## Required action
Please output all of the material below as a numbered list, leaving out any blank lines.

## Instrument reading data
★ ★ ★ ★ ★
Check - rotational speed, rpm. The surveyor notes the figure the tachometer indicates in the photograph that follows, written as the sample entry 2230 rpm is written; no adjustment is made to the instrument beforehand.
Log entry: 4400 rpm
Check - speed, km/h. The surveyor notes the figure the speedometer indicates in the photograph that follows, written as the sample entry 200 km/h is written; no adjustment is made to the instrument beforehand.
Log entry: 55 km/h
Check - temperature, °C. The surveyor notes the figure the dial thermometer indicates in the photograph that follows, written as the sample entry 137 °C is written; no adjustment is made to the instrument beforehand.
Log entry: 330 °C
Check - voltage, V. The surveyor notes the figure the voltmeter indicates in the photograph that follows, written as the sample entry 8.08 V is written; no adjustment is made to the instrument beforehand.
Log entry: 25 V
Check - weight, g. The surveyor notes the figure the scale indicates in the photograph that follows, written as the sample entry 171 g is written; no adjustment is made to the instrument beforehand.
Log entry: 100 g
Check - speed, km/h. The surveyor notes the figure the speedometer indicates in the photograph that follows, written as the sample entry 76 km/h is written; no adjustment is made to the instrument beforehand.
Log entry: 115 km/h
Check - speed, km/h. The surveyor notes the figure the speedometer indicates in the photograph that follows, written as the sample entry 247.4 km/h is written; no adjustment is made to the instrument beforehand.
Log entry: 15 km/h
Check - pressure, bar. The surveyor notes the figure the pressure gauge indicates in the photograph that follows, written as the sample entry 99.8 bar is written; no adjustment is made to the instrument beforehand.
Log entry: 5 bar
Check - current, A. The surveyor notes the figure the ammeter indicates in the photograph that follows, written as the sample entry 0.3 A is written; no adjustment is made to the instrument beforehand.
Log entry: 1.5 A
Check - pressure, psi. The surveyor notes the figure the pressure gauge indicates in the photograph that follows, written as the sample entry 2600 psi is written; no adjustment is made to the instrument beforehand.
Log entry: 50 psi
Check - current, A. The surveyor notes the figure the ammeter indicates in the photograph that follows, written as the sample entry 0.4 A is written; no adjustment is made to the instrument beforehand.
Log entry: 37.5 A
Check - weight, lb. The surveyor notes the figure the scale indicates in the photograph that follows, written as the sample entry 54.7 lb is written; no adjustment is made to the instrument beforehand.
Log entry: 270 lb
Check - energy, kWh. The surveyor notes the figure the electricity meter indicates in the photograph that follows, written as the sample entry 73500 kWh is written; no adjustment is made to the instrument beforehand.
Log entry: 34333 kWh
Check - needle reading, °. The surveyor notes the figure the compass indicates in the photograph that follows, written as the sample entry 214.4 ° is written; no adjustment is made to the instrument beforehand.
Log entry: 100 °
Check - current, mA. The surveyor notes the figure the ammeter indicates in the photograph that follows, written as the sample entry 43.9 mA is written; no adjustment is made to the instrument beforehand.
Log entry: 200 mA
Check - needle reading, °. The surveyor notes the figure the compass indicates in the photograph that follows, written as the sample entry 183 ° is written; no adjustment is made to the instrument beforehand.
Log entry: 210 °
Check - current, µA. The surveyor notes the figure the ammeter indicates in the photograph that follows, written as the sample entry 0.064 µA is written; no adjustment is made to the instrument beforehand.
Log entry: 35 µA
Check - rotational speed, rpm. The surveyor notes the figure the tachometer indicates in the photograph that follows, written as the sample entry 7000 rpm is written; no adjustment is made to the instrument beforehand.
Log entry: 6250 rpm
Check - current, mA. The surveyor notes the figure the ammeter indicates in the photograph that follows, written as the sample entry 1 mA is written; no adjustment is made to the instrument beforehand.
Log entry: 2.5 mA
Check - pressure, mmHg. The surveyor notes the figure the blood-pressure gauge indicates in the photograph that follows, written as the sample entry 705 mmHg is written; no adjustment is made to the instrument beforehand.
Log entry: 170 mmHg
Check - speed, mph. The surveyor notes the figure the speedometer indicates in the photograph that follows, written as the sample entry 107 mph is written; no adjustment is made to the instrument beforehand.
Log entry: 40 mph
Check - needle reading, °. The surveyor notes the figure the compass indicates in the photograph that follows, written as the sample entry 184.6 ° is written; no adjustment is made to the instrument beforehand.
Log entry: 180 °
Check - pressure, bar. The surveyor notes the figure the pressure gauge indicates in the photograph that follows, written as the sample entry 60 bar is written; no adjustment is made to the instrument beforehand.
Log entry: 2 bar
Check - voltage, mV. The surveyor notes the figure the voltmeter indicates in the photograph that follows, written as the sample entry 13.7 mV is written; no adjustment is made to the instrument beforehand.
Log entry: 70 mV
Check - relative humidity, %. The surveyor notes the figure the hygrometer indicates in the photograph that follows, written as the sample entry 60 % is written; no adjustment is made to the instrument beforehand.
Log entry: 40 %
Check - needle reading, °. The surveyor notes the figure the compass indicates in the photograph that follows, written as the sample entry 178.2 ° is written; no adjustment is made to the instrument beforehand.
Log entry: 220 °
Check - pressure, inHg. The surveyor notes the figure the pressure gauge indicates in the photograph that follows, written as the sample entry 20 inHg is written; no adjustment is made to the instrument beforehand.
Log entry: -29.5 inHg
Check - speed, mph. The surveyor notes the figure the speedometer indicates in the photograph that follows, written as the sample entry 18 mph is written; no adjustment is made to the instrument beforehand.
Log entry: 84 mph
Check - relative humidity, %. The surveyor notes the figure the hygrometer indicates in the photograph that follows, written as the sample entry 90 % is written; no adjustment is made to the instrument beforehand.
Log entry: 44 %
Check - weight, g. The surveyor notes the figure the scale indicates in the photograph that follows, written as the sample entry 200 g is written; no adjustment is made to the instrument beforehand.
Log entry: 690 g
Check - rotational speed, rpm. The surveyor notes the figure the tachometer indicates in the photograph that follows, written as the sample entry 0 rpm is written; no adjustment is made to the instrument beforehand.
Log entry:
★ ★ ★ ★ ★
## Response to the exercise
1. Check - rotational speed, rpm. The surveyor notes the figure the tachometer indicates in the photograph that follows, written as the sample entry 2230 rpm is written; no adjustment is made to the instrument beforehand.
2. Log entry: 4400 rpm
3. Check - speed, km/h. The surveyor notes the figure the speedometer indicates in the photograph that follows, written as the sample entry 200 km/h is written; no adjustment is made to the instrument beforehand.
4. Log entry: 55 km/h
5. Check - temperature, °C. The surveyor notes the figure the dial thermometer indicates in the photograph that follows, written as the sample entry 137 °C is written; no adjustment is made to the instrument beforehand.
6. Log entry: 330 °C
7. Check - voltage, V. The surveyor notes the figure the voltmeter indicates in the photograph that follows, written as the sample entry 8.08 V is written; no adjustment is made to the instrument beforehand.
8. Log entry: 25 V
9. Check - weight, g. The surveyor notes the figure the scale indicates in the photograph that follows, written as the sample entry 171 g is written; no adjustment is made to the instrument beforehand.
10. Log entry: 100 g
11. Check - speed, km/h. The surveyor notes the figure the speedometer indicates in the photograph that follows, written as the sample entry 76 km/h is written; no adjustment is made to the instrument beforehand.
12. Log entry: 115 km/h
13. Check - speed, km/h. The surveyor notes the figure the speedometer indicates in the photograph that follows, written as the sample entry 247.4 km/h is written; no adjustment is made to the instrument beforehand.
14. Log entry: 15 km/h
15. Check - pressure, bar. The surveyor notes the figure the pressure gauge indicates in the photograph that follows, written as the sample entry 99.8 bar is written; no adjustment is made to the instrument beforehand.
16. Log entry: 5 bar
17. Check - current, A. The surveyor notes the figure the ammeter indicates in the photograph that follows, written as the sample entry 0.3 A is written; no adjustment is made to the instrument beforehand.
18. Log entry: 1.5 A
19. Check - pressure, psi. The surveyor notes the figure the pressure gauge indicates in the photograph that follows, written as the sample entry 2600 psi is written; no adjustment is made to the instrument beforehand.
20. Log entry: 50 psi
21. Check - current, A. The surveyor notes the figure the ammeter indicates in the photograph that follows, written as the sample entry 0.4 A is written; no adjustment is made to the instrument beforehand.
22. Log entry: 37.5 A
23. Check - weight, lb. The surveyor notes the figure the scale indicates in the photograph that follows, written as the sample entry 54.7 lb is written; no adjustment is made to the instrument beforehand.
24. Log entry: 270 lb
25. Check - energy, kWh. The surveyor notes the figure the electricity meter indicates in the photograph that follows, written as the sample entry 73500 kWh is written; no adjustment is made to the instrument beforehand.
26. Log entry: 34333 kWh
27. Check - needle reading, °. The surveyor notes the figure the compass indicates in the photograph that follows, written as the sample entry 214.4 ° is written; no adjustment is made to the instrument beforehand.
28. Log entry: 100 °
29. Check - current, mA. The surveyor notes the figure the ammeter indicates in the photograph that follows, written as the sample entry 43.9 mA is written; no adjustment is made to the instrument beforehand.
30. Log entry: 200 mA
31. Check - needle reading, °. The surveyor notes the figure the compass indicates in the photograph that follows, written as the sample entry 183 ° is written; no adjustment is made to the instrument beforehand.
32. Log entry: 210 °
33. Check - current, µA. The surveyor notes the figure the ammeter indicates in the photograph that follows, written as the sample entry 0.064 µA is written; no adjustment is made to the instrument beforehand.
34. Log entry: 35 µA
35. Check - rotational speed, rpm. The surveyor notes the figure the tachometer indicates in the photograph that follows, written as the sample entry 7000 rpm is written; no adjustment is made to the instrument beforehand.
36. Log entry: 6250 rpm
37. Check - current, mA. The surveyor notes the figure the ammeter indicates in the photograph that follows, written as the sample entry 1 mA is written; no adjustment is made to the instrument beforehand.
38. Log entry: 2.5 mA
39. Check - pressure, mmHg. The surveyor notes the figure the blood-pressure gauge indicates in the photograph that follows, written as the sample entry 705 mmHg is written; no adjustment is made to the instrument beforehand.
40. Log entry: 170 mmHg
41. Check - speed, mph. The surveyor notes the figure the speedometer indicates in the photograph that follows, written as the sample entry 107 mph is written; no adjustment is made to the instrument beforehand.
42. Log entry: 40 mph
43. Check - needle reading, °. The surveyor notes the figure the compass indicates in the photograph that follows, written as the sample entry 184.6 ° is written; no adjustment is made to the instrument beforehand.
44. Log entry: 180 °
45. Check - pressure, bar. The surveyor notes the figure the pressure gauge indicates in the photograph that follows, written as the sample entry 60 bar is written; no adjustment is made to the instrument beforehand.
46. Log entry: 2 bar
47. Check - voltage, mV. The surveyor notes the figure the voltmeter indicates in the photograph that follows, written as the sample entry 13.7 mV is written; no adjustment is made to the instrument beforehand.
48. Log entry: 70 mV
49. Check - relative humidity, %. The surveyor notes the figure the hygrometer indicates in the photograph that follows, written as the sample entry 60 % is written; no adjustment is made to the instrument beforehand.
50. Log entry: 40 %
51. Check - needle reading, °. The surveyor notes the figure the compass indicates in the photograph that follows, written as the sample entry 178.2 ° is written; no adjustment is made to the instrument beforehand.
52. Log entry: 220 °
53. Check - pressure, inHg. The surveyor notes the figure the pressure gauge indicates in the photograph that follows, written as the sample entry 20 inHg is written; no adjustment is made to the instrument beforehand.
54. Log entry: -29.5 inHg
55. Check - speed, mph. The surveyor notes the figure the speedometer indicates in the photograph that follows, written as the sample entry 18 mph is written; no adjustment is made to the instrument beforehand.
56. Log entry: 84 mph
57. Check - relative humidity, %. The surveyor notes the figure the hygrometer indicates in the photograph that follows, written as the sample entry 90 % is written; no adjustment is made to the instrument beforehand.
58. Log entry: 44 %
59. Check - weight, g. The surveyor notes the figure the scale indicates in the photograph that follows, written as the sample entry 200 g is written; no adjustment is made to the instrument beforehand.
60. Log entry: 690 g
61. Check - rotational speed, rpm. The surveyor notes the figure the tachometer indicates in the photograph that follows, written as the sample entry 0 rpm is written; no adjustment is made to the instrument beforehand.
62. Log entry:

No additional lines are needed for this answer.